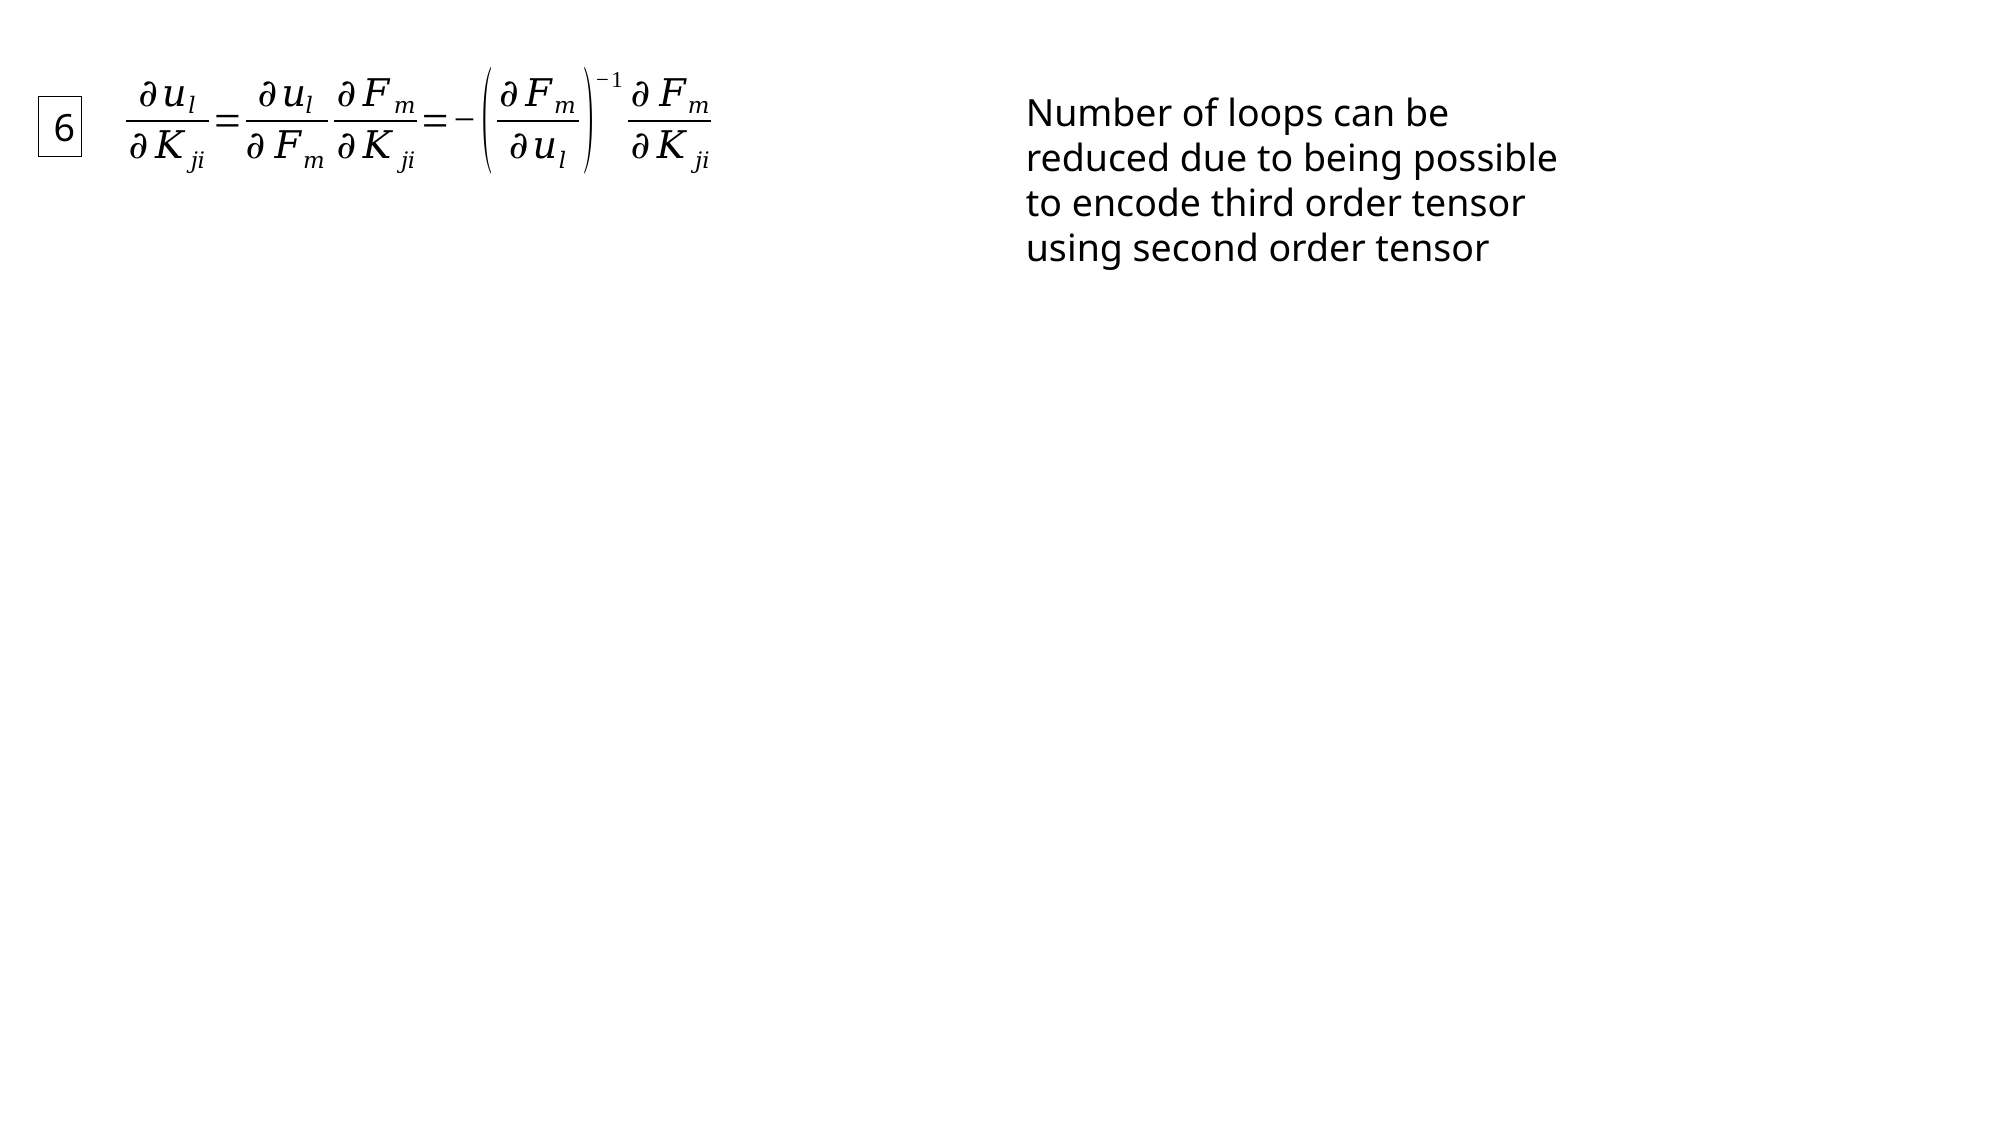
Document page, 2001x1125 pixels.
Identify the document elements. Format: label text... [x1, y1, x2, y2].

text_box Number of loops can be reduced due to being possible to encode third order tensor using second order tensor [1011, 81, 1604, 277]
text_box 6 [38, 96, 82, 157]
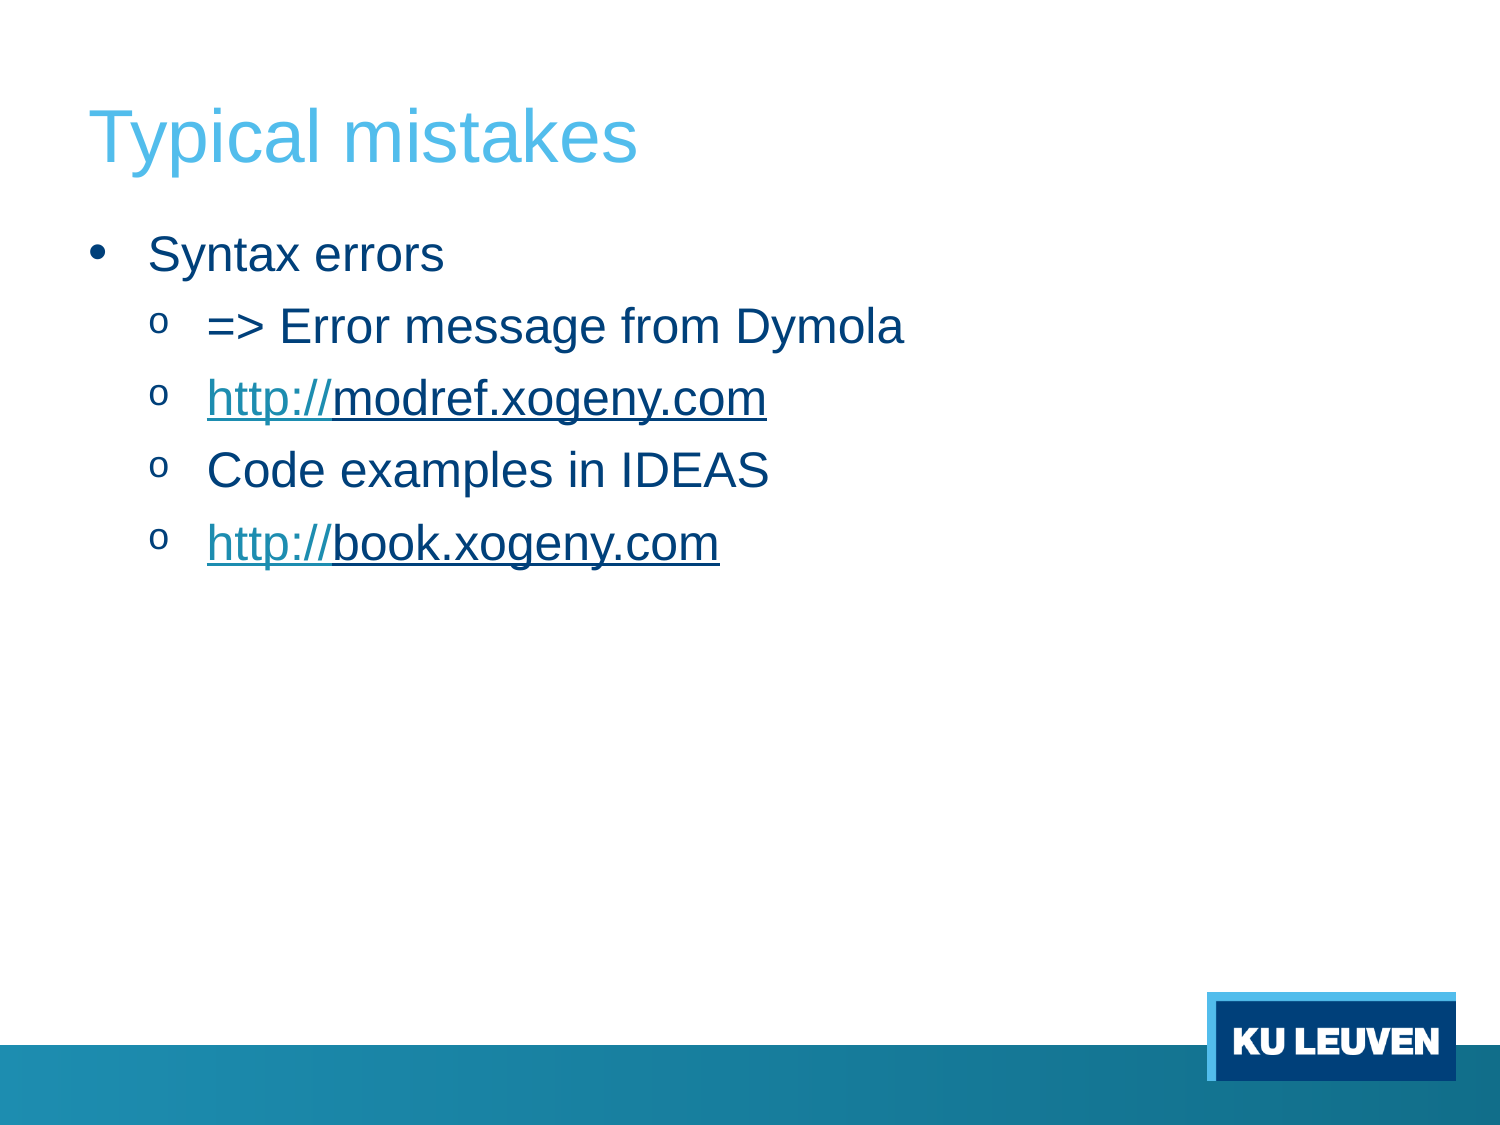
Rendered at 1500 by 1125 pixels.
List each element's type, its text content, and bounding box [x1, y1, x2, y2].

list Syntax errors => Error message from Dymola http://modref.xogeny.com Code examples in IDEAS http://book.xogeny.com [88, 221, 1456, 948]
title Typical mistakes [88, 29, 1456, 178]
picture [1207, 992, 1456, 1081]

________________________________________

WHAT YOU NEED TO DO :: Set down exactly the lines between the line containing "Identify the document" and the end of the records above, both ends included; pictures stay out.

SOLUTION ::
Identify the document elements. Format: label text... [x1, y1, x2, y2].

text_box Number of loops can be reduced due to being possible to encode third order tensor using second order tensor [1011, 81, 1604, 277]
text_box 6 [38, 96, 82, 157]
Rendered at 1500 by 1125 pixels.
List each element's type, its text content, and bounding box [x1, y1, x2, y2].

list Syntax errors => Error message from Dymola http://modref.xogeny.com Code examples in IDEAS http://book.xogeny.com [88, 221, 1456, 948]
title Typical mistakes [88, 29, 1456, 178]
picture [1207, 992, 1456, 1081]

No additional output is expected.